Maintaining a Priority Queue
To efficiently keep track of the unvisited nodes and their distances from the starting node, Dijkstra's algorithm typically uses a priority queue data structure. The priority queue stores the unvisited nodes, with the node having the smallest distance from the starting node at the front of the queue.

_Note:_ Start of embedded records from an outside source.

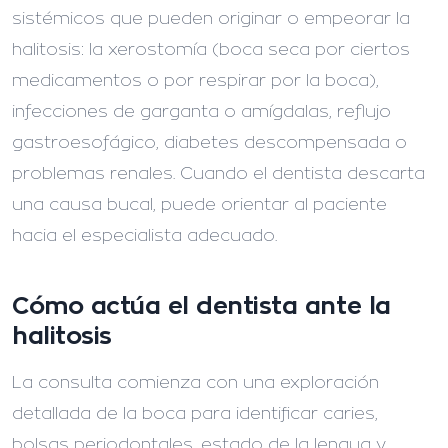
sistémicos que pueden originar o empeorar la
halitosis: la xerostomía (boca seca por ciertos
medicamentos o por respirar por la boca),
infecciones de garganta o amígdalas, reflujo
gastroesofágico, diabetes descompensada o
problemas renales. Cuando el dentista descarta
una causa bucal, puede orientar al paciente
hacia el especialista adecuado.
Cómo actúa el dentista ante la
halitosis
La consulta comienza con una exploración
detallada de la boca para identificar caries,
bolsas periodontales, estado de la lengua y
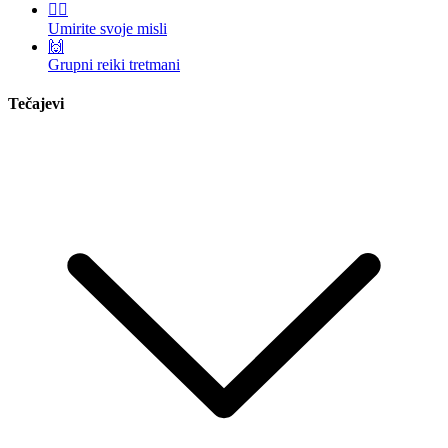
🧘‍♀️
Umirite svoje misli
🙌
Grupni reiki tretmani
Tečajevi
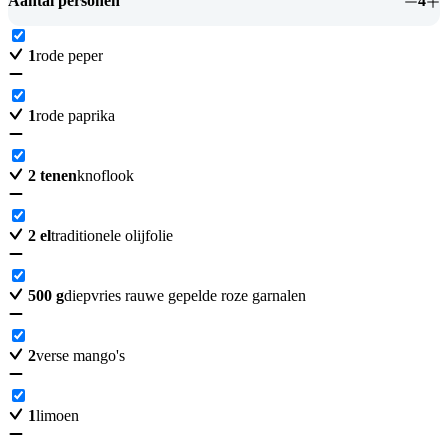
Aantal personen
4
1
rode peper
1
rode paprika
2
tenen
knoflook
2
el
traditionele olijfolie
500
g
diepvries rauwe gepelde roze garnalen
2
verse mango's
1
limoen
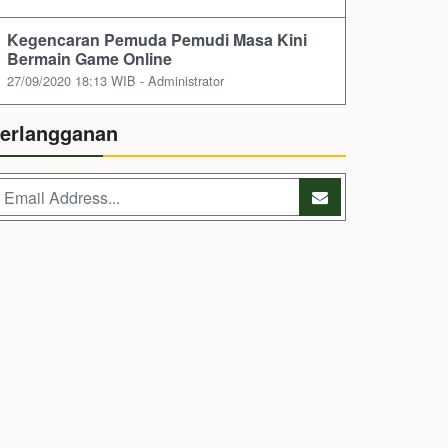
Kegencaran Pemuda Pemudi Masa Kini
Bermain Game Online
27/09/2020 18:13 WIB - Administrator
erlangganan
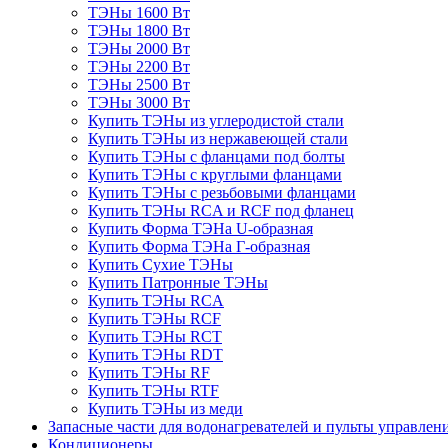
ТЭНы 1600 Вт
ТЭНы 1800 Вт
ТЭНы 2000 Вт
ТЭНы 2200 Вт
ТЭНы 2500 Вт
ТЭНы 3000 Вт
Купить ТЭНы из углеродистой стали
Купить ТЭНы из нержавеющей стали
Купить ТЭНы с фланцами под болты
Купить ТЭНы с круглыми фланцами
Купить ТЭНы с резьбовыми фланцами
Купить ТЭНы RCA и RCF под фланец
Купить Форма ТЭНа U-образная
Купить Форма ТЭНа Г-образная
Купить Сухие ТЭНы
Купить Патронные ТЭНы
Купить ТЭНы RCA
Купить ТЭНы RCF
Купить ТЭНы RCT
Купить ТЭНы RDT
Купить ТЭНы RF
Купить ТЭНы RTF
Купить ТЭНы из меди
Запасные части для водонагревателей и пульты управлен
Кондиционеры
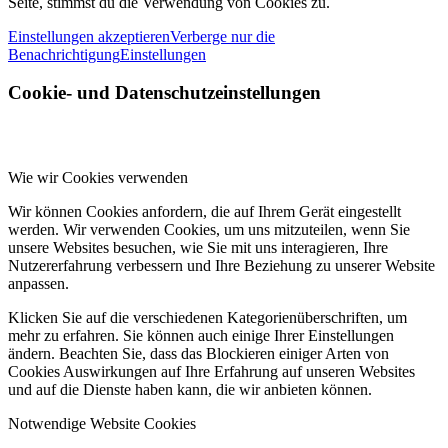
Seite, stimmst du die Verwendung von Cookies zu.
Einstellungen akzeptieren
Verberge nur die
Benachrichtigung
Einstellungen
Cookie- und Datenschutzeinstellungen
Wie wir Cookies verwenden
Wir können Cookies anfordern, die auf Ihrem Gerät eingestellt
werden. Wir verwenden Cookies, um uns mitzuteilen, wenn Sie
unsere Websites besuchen, wie Sie mit uns interagieren, Ihre
Nutzererfahrung verbessern und Ihre Beziehung zu unserer Website
anpassen.
Klicken Sie auf die verschiedenen Kategorienüberschriften, um
mehr zu erfahren. Sie können auch einige Ihrer Einstellungen
ändern. Beachten Sie, dass das Blockieren einiger Arten von
Cookies Auswirkungen auf Ihre Erfahrung auf unseren Websites
und auf die Dienste haben kann, die wir anbieten können.
Notwendige Website Cookies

Here's an example of how you might implement this in Java using the PriorityQueue
class:
import java.util.PriorityQueue;
class Node implements Comparable<Node> {
int id;
int distance;
Node(int id, int distance) {
this.id = id;
this.distance = distance;
}
@Override
public int compareTo(Node other) {
return Integer.compare(this.distance, other.distance);
}
}
public class DijkstraExample {
public static void findShortestPath(int[][] graph, int startNode) {
int numNodes = graph.length;
PriorityQueue<Node> pq = new PriorityQueue<>();
int[] distances = new int[numNodes];
// Initialize distances and add starting node to the priority queue
for (int i = 0; i < numNodes; i++) {
distances[i] = Integer.MAX_VALUE;
}
distances[startNode] = 0;
pq.offer(new Node(startNode, 0));
while (!pq.isEmpty()) {
Node currentNode = pq.poll();
int currentId = currentNode.id;
// Skip visited nodes
if (distances[currentId] < currentNode.distance) {
continue;
}
// Update distances of neighboring nodes
for (int neighbor = 0; neighbor < numNodes; neighbor++) {
if (graph[currentId][neighbor] != 0) {
int newDistance = distances[currentId] + graph[currentId][neighbor];
if (newDistance < distances[neighbor]) {
distances[neighbor] = newDistance;
pq.offer(new Node(neighbor, newDistance));
}
}
}
}
// Print the final distances
for (int i = 0; i < numNodes; i++) {
System.out.println("Distance from " + startNode + " to " + i + ": " + distances[i]);
}
}
}
In this example, we create a custom Node
class that implements the Comparable
interface to allow the PriorityQueue
to sort the nodes based on their distance from the starting node. We then use the priority queue to efficiently select the closest unvisited node at each iteration of the algorithm.
By using a priority queue, Dijkstra's algorithm can find the shortest path between the starting node and all other nodes in the graph with a time complexity of O((V + E) log V), where V is the number of nodes and E is the number of edges in the graph.